> WORK INSTRUCTIONS:
Everything in the records must be copied exactly except the pictures.

> ENTRIES SHOWN:
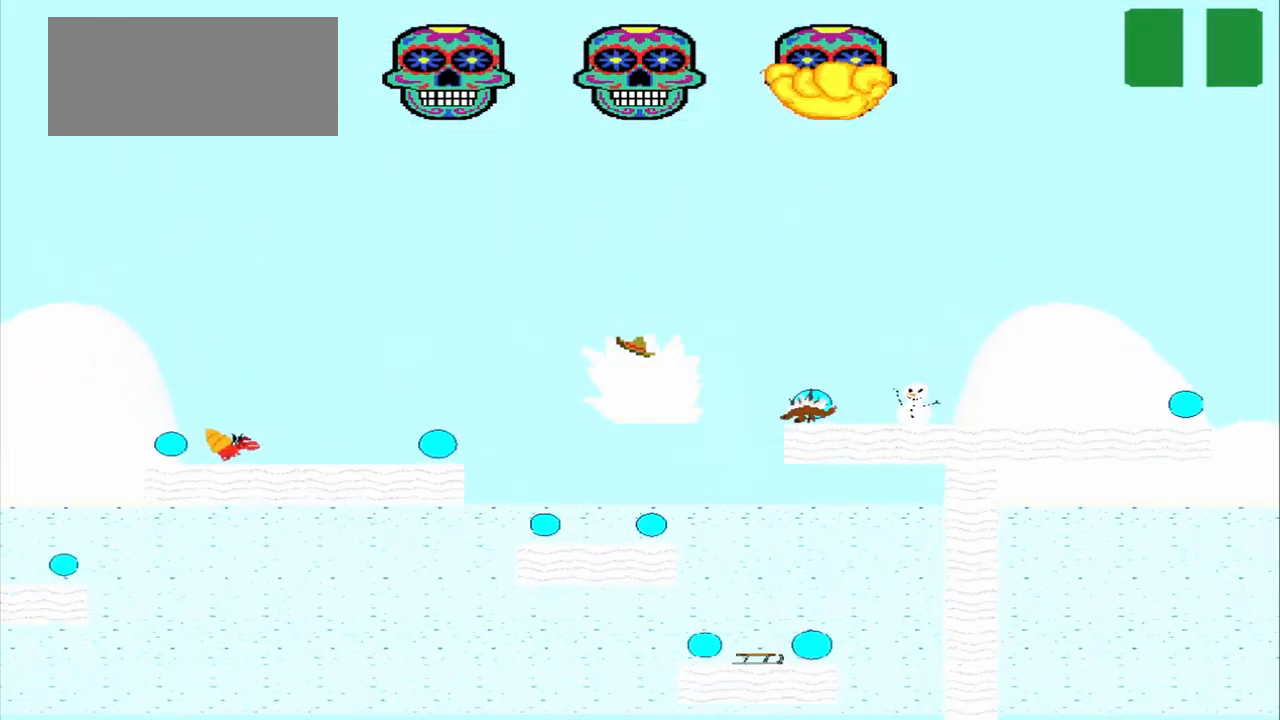
{"buttons": ["CROSS"], "left_stick": "right", "events": [[42, "SQUARE", "up"]]}
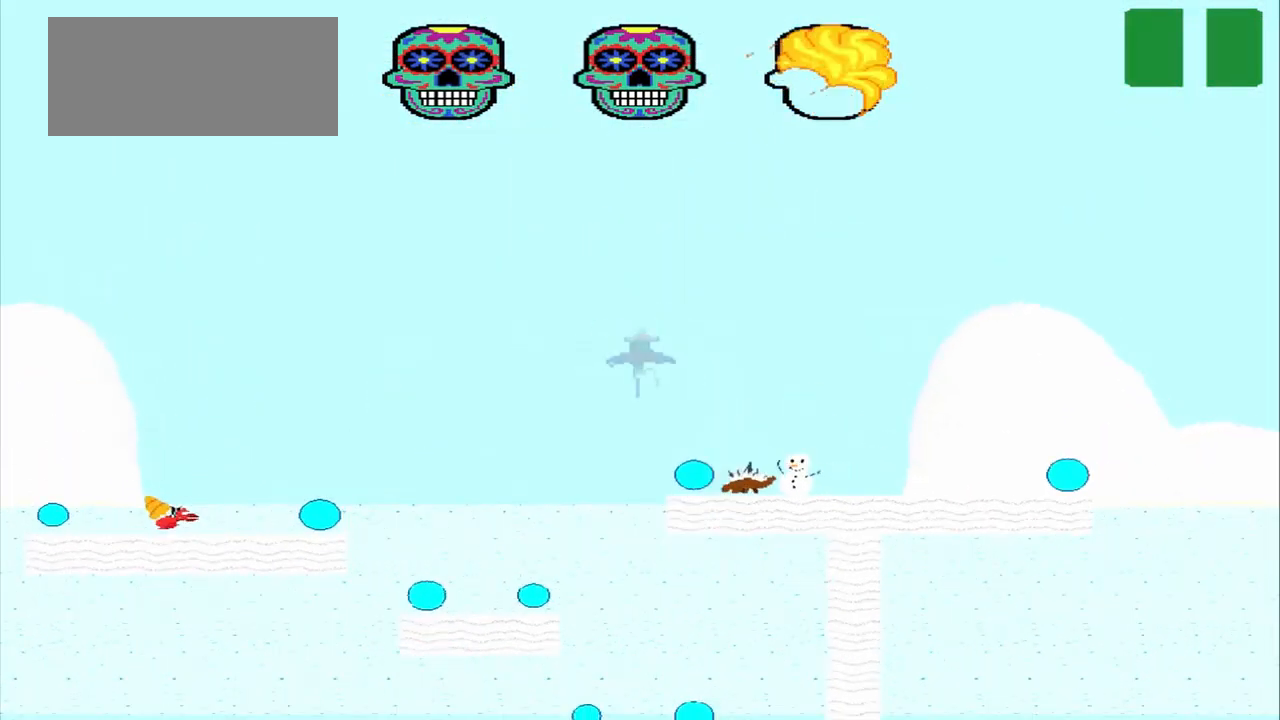
{"buttons": ["SQUARE"], "left_stick": "right", "events": [[83, "CROSS", "up"], [83, "SQUARE", "down"]]}
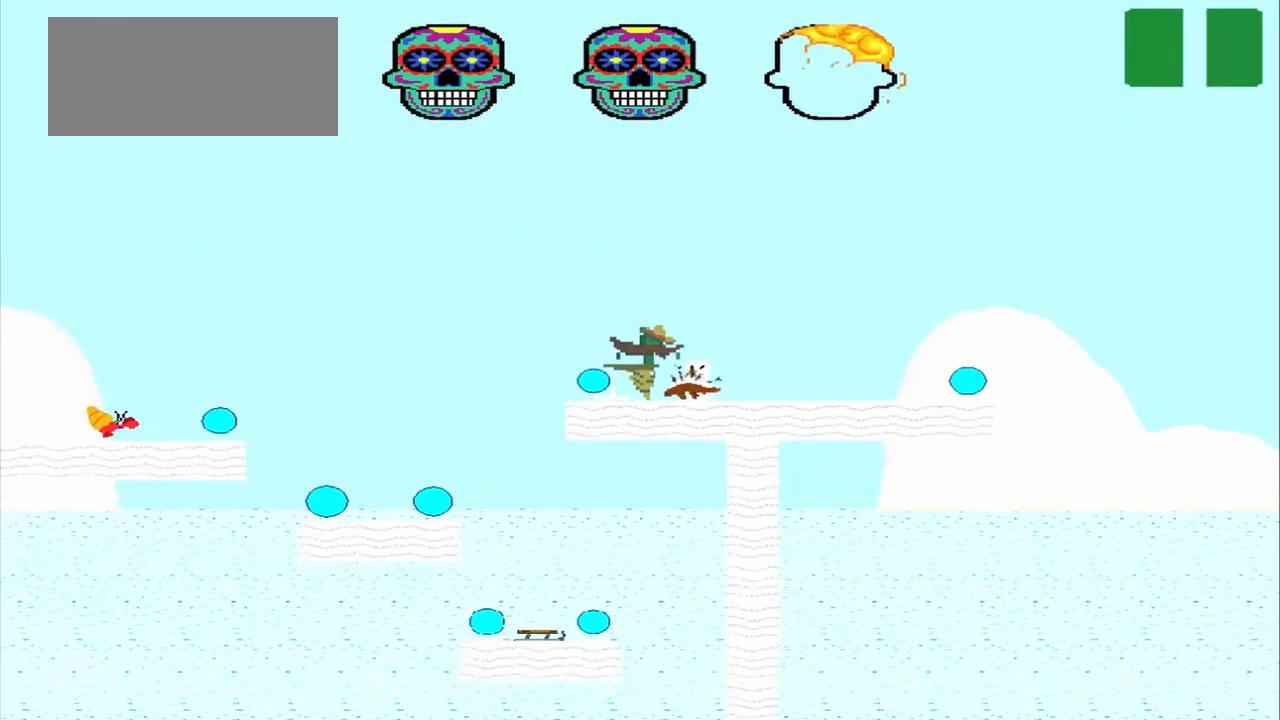
{"buttons": [], "left_stick": "right", "events": [[83, "SQUARE", "up"]]}
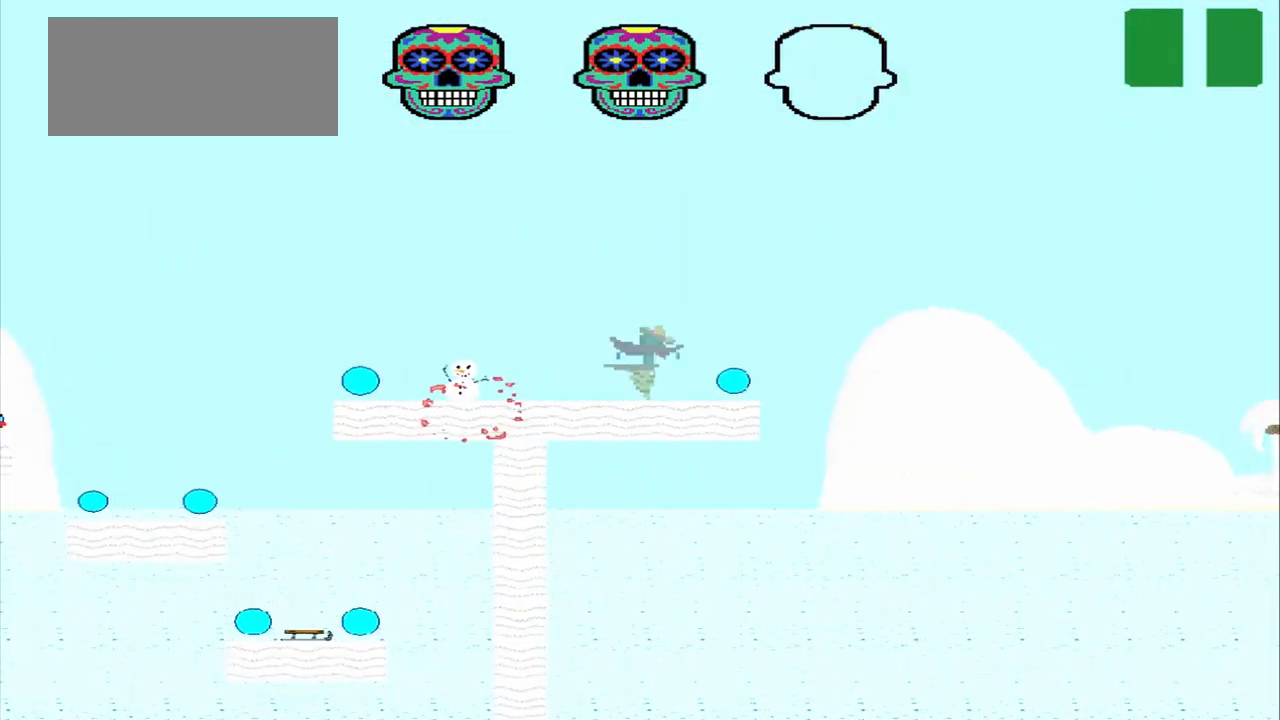
{"buttons": ["CROSS"], "left_stick": "right", "events": [[208, "CROSS", "down"]]}
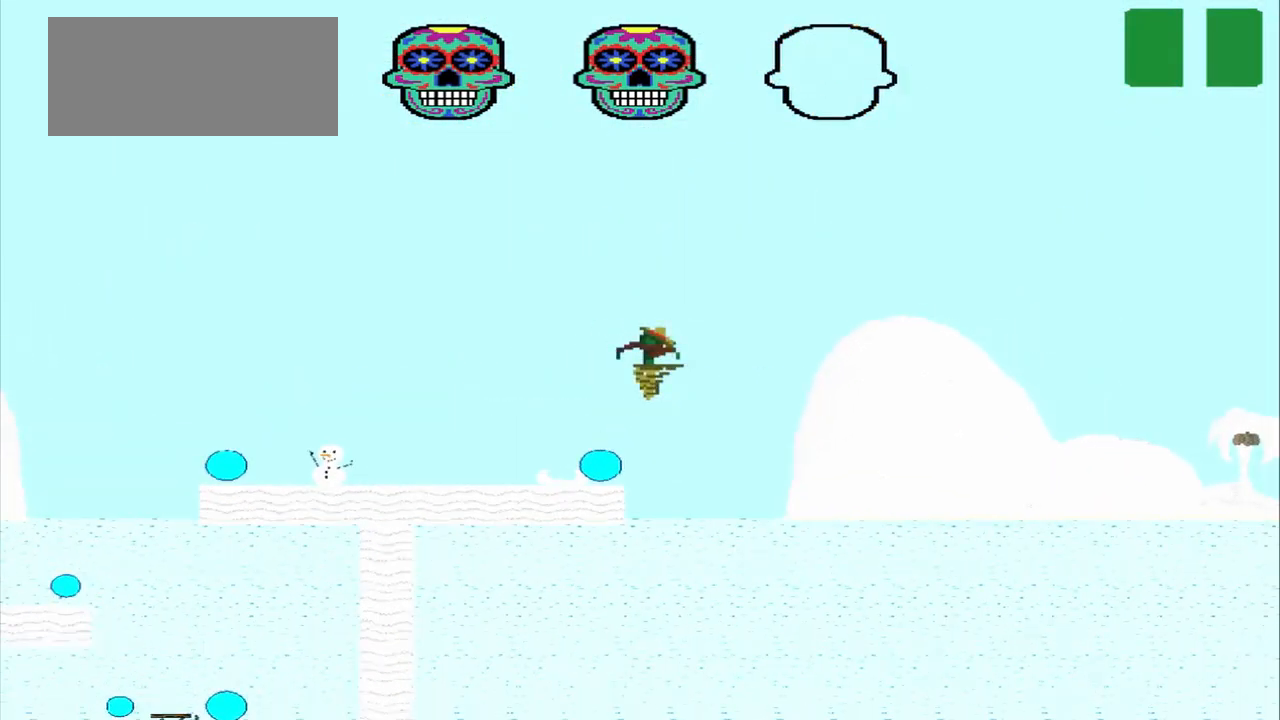
{"buttons": ["CROSS"], "left_stick": "center", "events": [[42, "left_stick", "center"]]}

> RESULT OF THIS TASK:
{"buttons": ["CROSS"], "left_stick": "right", "events": [[42, "SQUARE", "up"]]}
{"buttons": ["SQUARE"], "left_stick": "right", "events": [[83, "CROSS", "up"], [83, "SQUARE", "down"]]}
{"buttons": [], "left_stick": "right", "events": [[83, "SQUARE", "up"]]}
{"buttons": ["CROSS"], "left_stick": "right", "events": [[208, "CROSS", "down"]]}
{"buttons": ["CROSS"], "left_stick": "center", "events": [[42, "left_stick", "center"]]}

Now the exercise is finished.